# Exercise directions
Turn the lines of the material below into a JSON list of strings, one string per line and no blank lines, starting at the line with "locality: Aegaeum. Creta: Distr." and ending at the line with "collector number: 108", both included.

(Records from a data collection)
------------------------
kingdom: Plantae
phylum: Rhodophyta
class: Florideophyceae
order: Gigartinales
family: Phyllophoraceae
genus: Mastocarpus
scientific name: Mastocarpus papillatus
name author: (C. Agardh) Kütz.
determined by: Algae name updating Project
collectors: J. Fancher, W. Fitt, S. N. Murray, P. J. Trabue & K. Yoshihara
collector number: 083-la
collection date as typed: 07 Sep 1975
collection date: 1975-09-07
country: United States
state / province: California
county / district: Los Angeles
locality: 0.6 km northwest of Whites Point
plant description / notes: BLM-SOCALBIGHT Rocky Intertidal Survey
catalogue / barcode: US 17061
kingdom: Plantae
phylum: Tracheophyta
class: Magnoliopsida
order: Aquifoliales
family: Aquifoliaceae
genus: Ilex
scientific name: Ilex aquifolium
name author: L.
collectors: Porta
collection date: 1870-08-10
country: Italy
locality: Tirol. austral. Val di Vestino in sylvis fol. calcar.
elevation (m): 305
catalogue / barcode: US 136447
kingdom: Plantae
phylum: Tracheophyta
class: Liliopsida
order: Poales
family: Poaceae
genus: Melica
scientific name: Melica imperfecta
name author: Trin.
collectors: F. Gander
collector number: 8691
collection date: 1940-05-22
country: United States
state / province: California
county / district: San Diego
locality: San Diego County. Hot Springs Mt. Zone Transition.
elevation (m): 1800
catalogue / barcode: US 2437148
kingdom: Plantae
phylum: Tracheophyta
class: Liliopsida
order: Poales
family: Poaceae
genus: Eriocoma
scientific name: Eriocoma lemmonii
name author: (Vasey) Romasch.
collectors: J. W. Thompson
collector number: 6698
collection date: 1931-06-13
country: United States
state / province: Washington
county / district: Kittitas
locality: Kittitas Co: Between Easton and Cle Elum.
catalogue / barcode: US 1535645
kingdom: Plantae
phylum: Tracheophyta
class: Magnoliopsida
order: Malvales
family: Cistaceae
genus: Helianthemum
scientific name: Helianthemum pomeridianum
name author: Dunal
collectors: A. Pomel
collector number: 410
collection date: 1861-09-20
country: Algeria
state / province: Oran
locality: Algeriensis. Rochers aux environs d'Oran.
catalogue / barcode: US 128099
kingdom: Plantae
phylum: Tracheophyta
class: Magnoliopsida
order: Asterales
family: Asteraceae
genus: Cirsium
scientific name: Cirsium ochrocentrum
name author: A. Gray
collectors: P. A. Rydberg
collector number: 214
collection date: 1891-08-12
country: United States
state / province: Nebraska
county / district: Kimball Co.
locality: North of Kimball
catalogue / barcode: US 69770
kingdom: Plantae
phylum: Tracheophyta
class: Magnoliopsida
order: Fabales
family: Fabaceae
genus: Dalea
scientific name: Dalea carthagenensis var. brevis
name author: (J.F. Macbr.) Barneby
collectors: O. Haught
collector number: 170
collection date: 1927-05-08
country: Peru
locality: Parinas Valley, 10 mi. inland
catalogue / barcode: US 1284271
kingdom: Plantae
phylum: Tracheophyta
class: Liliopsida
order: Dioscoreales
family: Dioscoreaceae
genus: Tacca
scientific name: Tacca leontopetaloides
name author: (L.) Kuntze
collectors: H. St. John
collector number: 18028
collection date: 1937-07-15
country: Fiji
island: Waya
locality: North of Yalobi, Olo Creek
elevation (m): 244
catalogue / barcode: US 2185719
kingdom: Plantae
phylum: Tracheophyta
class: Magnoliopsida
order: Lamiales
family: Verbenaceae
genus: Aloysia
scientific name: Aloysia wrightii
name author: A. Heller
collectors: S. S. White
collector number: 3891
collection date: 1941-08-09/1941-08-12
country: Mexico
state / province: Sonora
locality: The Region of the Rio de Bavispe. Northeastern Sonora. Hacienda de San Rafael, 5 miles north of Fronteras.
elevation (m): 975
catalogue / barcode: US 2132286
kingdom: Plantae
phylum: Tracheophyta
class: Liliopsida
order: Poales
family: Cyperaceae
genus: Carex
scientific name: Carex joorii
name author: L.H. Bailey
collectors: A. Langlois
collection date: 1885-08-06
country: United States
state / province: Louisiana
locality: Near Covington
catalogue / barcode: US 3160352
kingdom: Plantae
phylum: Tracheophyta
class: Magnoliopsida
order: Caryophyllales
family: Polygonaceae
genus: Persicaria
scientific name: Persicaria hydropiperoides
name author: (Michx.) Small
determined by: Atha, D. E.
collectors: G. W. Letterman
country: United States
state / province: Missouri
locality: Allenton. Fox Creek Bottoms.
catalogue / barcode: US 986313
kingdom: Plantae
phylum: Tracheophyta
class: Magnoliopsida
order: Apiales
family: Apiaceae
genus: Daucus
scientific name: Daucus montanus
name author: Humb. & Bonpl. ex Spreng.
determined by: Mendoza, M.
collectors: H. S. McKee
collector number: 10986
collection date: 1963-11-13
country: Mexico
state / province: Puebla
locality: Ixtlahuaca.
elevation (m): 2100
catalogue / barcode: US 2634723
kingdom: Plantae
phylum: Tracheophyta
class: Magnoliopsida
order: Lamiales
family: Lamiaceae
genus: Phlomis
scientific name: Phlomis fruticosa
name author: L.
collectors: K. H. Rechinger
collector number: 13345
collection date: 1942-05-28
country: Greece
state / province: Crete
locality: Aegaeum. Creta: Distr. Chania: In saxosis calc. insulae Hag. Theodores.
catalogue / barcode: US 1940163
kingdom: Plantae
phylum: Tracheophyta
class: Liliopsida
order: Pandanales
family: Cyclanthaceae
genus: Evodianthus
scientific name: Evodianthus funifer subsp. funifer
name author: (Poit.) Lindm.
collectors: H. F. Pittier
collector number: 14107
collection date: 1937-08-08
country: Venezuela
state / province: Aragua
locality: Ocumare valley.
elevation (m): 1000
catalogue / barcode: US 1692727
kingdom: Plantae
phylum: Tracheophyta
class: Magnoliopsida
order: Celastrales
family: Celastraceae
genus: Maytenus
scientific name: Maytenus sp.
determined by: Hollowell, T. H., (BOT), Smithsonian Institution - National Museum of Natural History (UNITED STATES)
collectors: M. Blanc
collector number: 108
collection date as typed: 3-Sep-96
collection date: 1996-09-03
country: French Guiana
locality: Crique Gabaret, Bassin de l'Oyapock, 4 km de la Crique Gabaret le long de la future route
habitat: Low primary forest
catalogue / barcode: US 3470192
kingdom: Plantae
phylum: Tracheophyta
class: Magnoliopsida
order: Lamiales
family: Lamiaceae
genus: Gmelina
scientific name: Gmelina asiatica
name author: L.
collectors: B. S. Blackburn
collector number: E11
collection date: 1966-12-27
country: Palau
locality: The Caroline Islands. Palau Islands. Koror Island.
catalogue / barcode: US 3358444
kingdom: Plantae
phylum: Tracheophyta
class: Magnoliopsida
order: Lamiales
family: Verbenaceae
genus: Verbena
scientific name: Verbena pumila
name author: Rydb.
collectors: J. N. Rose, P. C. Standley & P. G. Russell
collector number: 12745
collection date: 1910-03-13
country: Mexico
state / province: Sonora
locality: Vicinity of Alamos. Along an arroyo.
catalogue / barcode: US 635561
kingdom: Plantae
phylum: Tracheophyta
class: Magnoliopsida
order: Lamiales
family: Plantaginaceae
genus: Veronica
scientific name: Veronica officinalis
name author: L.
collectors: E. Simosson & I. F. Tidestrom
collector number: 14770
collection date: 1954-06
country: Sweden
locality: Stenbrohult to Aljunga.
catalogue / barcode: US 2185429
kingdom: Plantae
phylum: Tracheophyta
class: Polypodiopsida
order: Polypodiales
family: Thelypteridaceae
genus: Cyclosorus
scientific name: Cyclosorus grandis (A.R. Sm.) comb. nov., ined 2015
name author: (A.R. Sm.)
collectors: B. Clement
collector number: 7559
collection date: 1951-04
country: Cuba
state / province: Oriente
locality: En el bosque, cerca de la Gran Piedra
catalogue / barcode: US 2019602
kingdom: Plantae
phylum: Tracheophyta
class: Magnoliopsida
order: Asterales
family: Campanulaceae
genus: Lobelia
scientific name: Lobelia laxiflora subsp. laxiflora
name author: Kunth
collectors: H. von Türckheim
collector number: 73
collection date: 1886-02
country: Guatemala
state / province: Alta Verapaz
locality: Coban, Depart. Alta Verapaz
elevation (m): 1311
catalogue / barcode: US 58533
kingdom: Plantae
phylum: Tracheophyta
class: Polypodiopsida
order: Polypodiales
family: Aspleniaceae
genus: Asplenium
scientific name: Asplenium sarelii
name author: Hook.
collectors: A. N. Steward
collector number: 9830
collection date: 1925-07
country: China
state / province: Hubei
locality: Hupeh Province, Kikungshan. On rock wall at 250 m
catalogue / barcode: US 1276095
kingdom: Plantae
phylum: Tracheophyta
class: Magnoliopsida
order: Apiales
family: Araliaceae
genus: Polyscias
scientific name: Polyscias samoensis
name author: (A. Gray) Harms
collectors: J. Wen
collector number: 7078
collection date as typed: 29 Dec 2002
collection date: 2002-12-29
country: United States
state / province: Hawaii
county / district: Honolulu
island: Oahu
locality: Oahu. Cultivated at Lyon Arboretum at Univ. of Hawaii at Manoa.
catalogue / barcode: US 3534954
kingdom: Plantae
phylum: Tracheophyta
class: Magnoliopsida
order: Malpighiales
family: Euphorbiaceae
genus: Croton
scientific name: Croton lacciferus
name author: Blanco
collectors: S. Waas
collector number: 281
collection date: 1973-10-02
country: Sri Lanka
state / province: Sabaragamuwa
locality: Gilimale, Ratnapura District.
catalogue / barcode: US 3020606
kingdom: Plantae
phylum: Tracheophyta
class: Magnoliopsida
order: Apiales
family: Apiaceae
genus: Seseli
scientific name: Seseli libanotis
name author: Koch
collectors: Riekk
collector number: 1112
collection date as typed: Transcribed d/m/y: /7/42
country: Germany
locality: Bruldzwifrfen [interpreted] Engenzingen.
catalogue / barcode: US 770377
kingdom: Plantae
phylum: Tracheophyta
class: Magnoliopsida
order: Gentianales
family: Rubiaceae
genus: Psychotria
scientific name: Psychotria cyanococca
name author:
------------------------
# Answer to this problem
[
  "locality: Aegaeum. Creta: Distr. Chania: In saxosis calc. insulae Hag. Theodores.",
  "catalogue / barcode: US 1940163",
  "kingdom: Plantae",
  "phylum: Tracheophyta",
  "class: Liliopsida",
  "order: Pandanales",
  "family: Cyclanthaceae",
  "genus: Evodianthus",
  "scientific name: Evodianthus funifer subsp. funifer",
  "name author: (Poit.) Lindm.",
  "collectors: H. F. Pittier",
  "collector number: 14107",
  "collection date: 1937-08-08",
  "country: Venezuela",
  "state / province: Aragua",
  "locality: Ocumare valley.",
  "elevation (m): 1000",
  "catalogue / barcode: US 1692727",
  "kingdom: Plantae",
  "phylum: Tracheophyta",
  "class: Magnoliopsida",
  "order: Celastrales",
  "family: Celastraceae",
  "genus: Maytenus",
  "scientific name: Maytenus sp.",
  "determined by: Hollowell, T. H., (BOT), Smithsonian Institution - National Museum of Natural History (UNITED STATES)",
  "collectors: M. Blanc",
  "collector number: 108"
]